Controlling Python applications lifetime on Windows
Python tries to provide uniform API for different platforms. Because of this, external control of application lifetime for Python applications running on Windows is possible with same interface used for sending and handling of Posix signals. But because of previously mentioned restrictions, additional care should be used.
Most significant restrictions and rules for using Python signal mapping to Windows events:
Children processes which are to be controlled by events should be created with subprocess.Popen 's CREATE_NEW_PROCESS_GROUP flag. Creation of new group is mandatory if calling process doesn't want to handle sent event.
os.kill and subprocess.Process.send_signal doesn't receive process identification. Instead, process group identification is expected. Process group identification is the same as process identification for which new group was created. Process group identification 0 identifies process group to which current process belongs.
Raising of SIGKILL is implemented as calling subprocess.Popen.terminate which calls TerminateProcess.
os.kill and subprocess.Process.send_signal support only SIGKILL, CTRL_C_EVENT and CTRL_BREAK_EVENT.
When writing signal handlers in Python, CTRL_C_EVENT is notified as SIGINT signal and CTRL_BREAK_EVENT is notified as SIGBREAK signal.
CTRL_C_EVENT and CTRL_BREAK_EVENT are dispatched to all processes in process group.
Only CTRL_BREAK_EVENT can be raised from one process group targeting other process group.

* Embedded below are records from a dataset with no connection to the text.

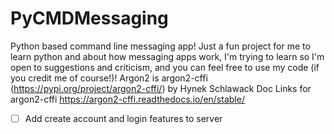 # PyCMDMessaging
Python based command line messaging app!
Just a fun project for me to learn python and about how messaging apps work, I'm trying to learn so I'm open to suggestions and criticism, and you can feel free to use my code (if you credit me of course!)!
Argon2 is argon2-cffi (https://pypi.org/project/argon2-cffi/) by Hynek Schlawack
Doc Links for argon2-cffi https://argon2-cffi.readthedocs.io/en/stable/
- [ ] Add create account and login features to server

hat.aio.run_asyncio on Windows
Implementation of run_asyncio takes into account previously mentioned restrictions. This means that signals for which default behavior is temporary overridden include SIGBREAK.
Depending on used implementation of asyncio event loop, there exist possibility that signal handlers will not be triggered while event loop is in state of waiting for IO associated events. This problem is currently addressed by providing periodical "wakeup" of event loop every 0.5 seconds. This period is responsible for latency between raising events and notification of their occurrence which can last up to 0.5 second.
Because of these addition logic implemented inside run_asyncio, same code provided as example of running asyncio application with hat.aio.run_asyncio can be run on Windows with same behavior as on other systems.